Beyond these heated, factional debates are countless issues related to different aspects of the case. Among the major ones in Taiwan are: the connections between the Zhu Lian Bang and the various intelligence agencies in Taiwan; the nature and extent of organized crime in Taiwan; the roles of the many intelligence agencies in Taiwan; the relations between the anti-organized crime sweep and the Liu murder; the influence of the Zhu Lian Bang in Taiwan business, politics, entertainment and law enforcement; extradition of the Chen Chi-li and Wu Tun; how will Chen and Wu and the high government officials implicated in the murder will be tried in Taiwan; and to what extent will American law enforcement agencies and media be allowed to participate in the investigation and prosecution of the suspects. Here in the U. S., issues such as the role of Taiwan spies among the Chinese in the U. S.; relations between the Taiwanese and American intelligence services; the role of NSA, CIA and FBI in the investigation of the case; the extent of Taiwan cooperation in the investigation; the relations between Chen Chi-li and the Coordination Council; Federal jurisdiction in the case; the role of the Justice Department in the investigation of the case; Taiwanese underworld organizations in the U. S., the possible link between the death of

Prof. Chen Wen-chen and Henry Liu; arms sales to Taiwan; extradition of suspects and the future of Taiwan Relations Act are reported and discussed frequently in both Chinese and American press.

deliberations.

All these issues, as interesting and important as they are in the continuing debates over the future of Taiwan, US-Taiwan relations and US-China relations, they must be considered secondary from the Chinese American standpoint. In making this assertion, I am not suggesting that Chinese Americans should pay no attention to these issues or should abdicate their responsibility and right in public debates and We should. However, I am suggesting that we as Chinese Americans should give highest priority to what I consider to be the foremost issue in the Henry Liu case, that is, the effective protection and guarantee of the most sacred and fundamental rights of Chinese Americans under the constitution of the U.S. No issue related to the case should be allowed to overshadow this issue. Henry Liu was first and foremost a citizen of the U.S. In exercizing his rights guaranteed by the contitution, as a writer, he was brutally gunned down in his own home in Daly City, California, by a terrorist hit squad dispatched from Taiwan. After nearly three months of cover-up and repeated denials of government complicity, we now know what we suspected from the very beginning, that at least a number of top government officials in Taiwan were intimately involved in the silencing of an American critic of the Taiwan government. While the investigation continues, it is our sacred task to prevent this Chinese American issue from being ignored or pushed aside.

**What is required**. According to the text on the Henry Liu case, where was Henry Liu gunned down?

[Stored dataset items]
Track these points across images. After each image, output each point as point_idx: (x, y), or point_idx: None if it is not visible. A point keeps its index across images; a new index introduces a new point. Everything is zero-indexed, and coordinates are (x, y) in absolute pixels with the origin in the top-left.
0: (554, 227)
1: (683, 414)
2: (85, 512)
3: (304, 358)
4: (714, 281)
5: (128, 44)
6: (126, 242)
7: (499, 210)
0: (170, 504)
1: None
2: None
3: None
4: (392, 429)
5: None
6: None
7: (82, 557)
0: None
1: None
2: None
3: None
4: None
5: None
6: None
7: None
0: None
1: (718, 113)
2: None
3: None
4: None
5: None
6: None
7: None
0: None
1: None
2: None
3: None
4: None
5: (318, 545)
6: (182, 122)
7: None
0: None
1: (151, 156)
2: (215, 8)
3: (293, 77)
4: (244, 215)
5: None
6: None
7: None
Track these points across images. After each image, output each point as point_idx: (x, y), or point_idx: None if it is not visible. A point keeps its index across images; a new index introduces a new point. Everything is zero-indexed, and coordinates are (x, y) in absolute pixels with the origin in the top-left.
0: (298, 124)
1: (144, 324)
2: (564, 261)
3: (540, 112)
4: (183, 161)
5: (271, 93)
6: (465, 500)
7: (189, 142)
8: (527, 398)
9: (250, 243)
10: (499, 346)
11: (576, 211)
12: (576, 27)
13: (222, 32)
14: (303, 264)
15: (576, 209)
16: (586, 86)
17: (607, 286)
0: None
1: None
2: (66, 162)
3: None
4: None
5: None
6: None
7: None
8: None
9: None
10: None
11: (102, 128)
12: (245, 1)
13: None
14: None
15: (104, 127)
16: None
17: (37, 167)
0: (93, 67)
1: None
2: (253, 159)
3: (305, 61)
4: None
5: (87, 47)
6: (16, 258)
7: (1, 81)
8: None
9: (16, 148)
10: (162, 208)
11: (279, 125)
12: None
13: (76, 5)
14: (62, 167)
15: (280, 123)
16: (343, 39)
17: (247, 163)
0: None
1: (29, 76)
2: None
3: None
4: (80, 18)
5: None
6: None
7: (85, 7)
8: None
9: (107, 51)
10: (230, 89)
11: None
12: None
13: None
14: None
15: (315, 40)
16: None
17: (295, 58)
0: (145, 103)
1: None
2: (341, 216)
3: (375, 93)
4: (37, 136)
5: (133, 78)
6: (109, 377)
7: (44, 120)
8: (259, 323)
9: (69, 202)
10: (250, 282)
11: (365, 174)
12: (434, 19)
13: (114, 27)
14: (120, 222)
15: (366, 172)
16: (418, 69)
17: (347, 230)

**Reply**. In his own home in Daly City, California.